• **TASK TO COMPLETE**: Reproduce each line of the rows below with no changes.

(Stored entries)

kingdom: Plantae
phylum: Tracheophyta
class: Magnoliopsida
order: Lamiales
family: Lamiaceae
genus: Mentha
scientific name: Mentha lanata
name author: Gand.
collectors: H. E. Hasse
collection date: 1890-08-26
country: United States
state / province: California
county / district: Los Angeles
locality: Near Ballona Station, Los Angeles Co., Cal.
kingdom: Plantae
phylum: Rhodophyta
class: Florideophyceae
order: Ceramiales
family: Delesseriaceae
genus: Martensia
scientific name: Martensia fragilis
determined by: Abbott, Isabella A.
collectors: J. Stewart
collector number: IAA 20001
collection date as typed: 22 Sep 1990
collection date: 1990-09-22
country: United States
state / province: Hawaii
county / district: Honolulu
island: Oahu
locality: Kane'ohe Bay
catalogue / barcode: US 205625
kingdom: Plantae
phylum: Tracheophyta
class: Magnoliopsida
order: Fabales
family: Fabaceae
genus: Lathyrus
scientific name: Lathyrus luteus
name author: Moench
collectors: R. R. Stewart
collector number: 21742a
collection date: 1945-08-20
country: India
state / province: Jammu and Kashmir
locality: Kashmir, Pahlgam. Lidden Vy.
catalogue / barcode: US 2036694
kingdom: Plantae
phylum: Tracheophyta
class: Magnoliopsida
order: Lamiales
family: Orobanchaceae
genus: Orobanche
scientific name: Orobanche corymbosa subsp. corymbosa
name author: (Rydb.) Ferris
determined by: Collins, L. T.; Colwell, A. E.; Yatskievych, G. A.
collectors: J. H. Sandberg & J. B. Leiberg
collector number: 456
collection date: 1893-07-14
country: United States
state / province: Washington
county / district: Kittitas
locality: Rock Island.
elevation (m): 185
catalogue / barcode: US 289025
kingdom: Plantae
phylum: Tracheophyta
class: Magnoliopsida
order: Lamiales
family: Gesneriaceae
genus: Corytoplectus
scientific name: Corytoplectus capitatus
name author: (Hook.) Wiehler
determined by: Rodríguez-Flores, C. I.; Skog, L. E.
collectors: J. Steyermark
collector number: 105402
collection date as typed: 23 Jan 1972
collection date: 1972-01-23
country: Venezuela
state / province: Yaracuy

• **SOLUTION TO THE EXERCISE**:
kingdom: Plantae
phylum: Tracheophyta
class: Magnoliopsida
order: Lamiales
family: Lamiaceae
genus: Mentha
scientific name: Mentha lanata
name author: Gand.
collectors: H. E. Hasse
collection date: 1890-08-26
country: United States
state / province: California
county / district: Los Angeles
locality: Near Ballona Station, Los Angeles Co., Cal.
kingdom: Plantae
phylum: Rhodophyta
class: Florideophyceae
order: Ceramiales
family: Delesseriaceae
genus: Martensia
scientific name: Martensia fragilis
determined by: Abbott, Isabella A.
collectors: J. Stewart
collector number: IAA 20001
collection date as typed: 22 Sep 1990
collection date: 1990-09-22
country: United States
state / province: Hawaii
county / district: Honolulu
island: Oahu
locality: Kane'ohe Bay
catalogue / barcode: US 205625
kingdom: Plantae
phylum: Tracheophyta
class: Magnoliopsida
order: Fabales
family: Fabaceae
genus: Lathyrus
scientific name: Lathyrus luteus
name author: Moench
collectors: R. R. Stewart
collector number: 21742a
collection date: 1945-08-20
country: India
state / province: Jammu and Kashmir
locality: Kashmir, Pahlgam. Lidden Vy.
catalogue / barcode: US 2036694
kingdom: Plantae
phylum: Tracheophyta
class: Magnoliopsida
order: Lamiales
family: Orobanchaceae
genus: Orobanche
scientific name: Orobanche corymbosa subsp. corymbosa
name author: (Rydb.) Ferris
determined by: Collins, L. T.; Colwell, A. E.; Yatskievych, G. A.
collectors: J. H. Sandberg & J. B. Leiberg
collector number: 456
collection date: 1893-07-14
country: United States
state / province: Washington
county / district: Kittitas
locality: Rock Island.
elevation (m): 185
catalogue / barcode: US 289025
kingdom: Plantae
phylum: Tracheophyta
class: Magnoliopsida
order: Lamiales
family: Gesneriaceae
genus: Corytoplectus
scientific name: Corytoplectus capitatus
name author: (Hook.) Wiehler
determined by: Rodríguez-Flores, C. I.; Skog, L. E.
collectors: J. Steyermark
collector number: 105402
collection date as typed: 23 Jan 1972
collection date: 1972-01-23
country: Venezuela
state / province: Yaracuy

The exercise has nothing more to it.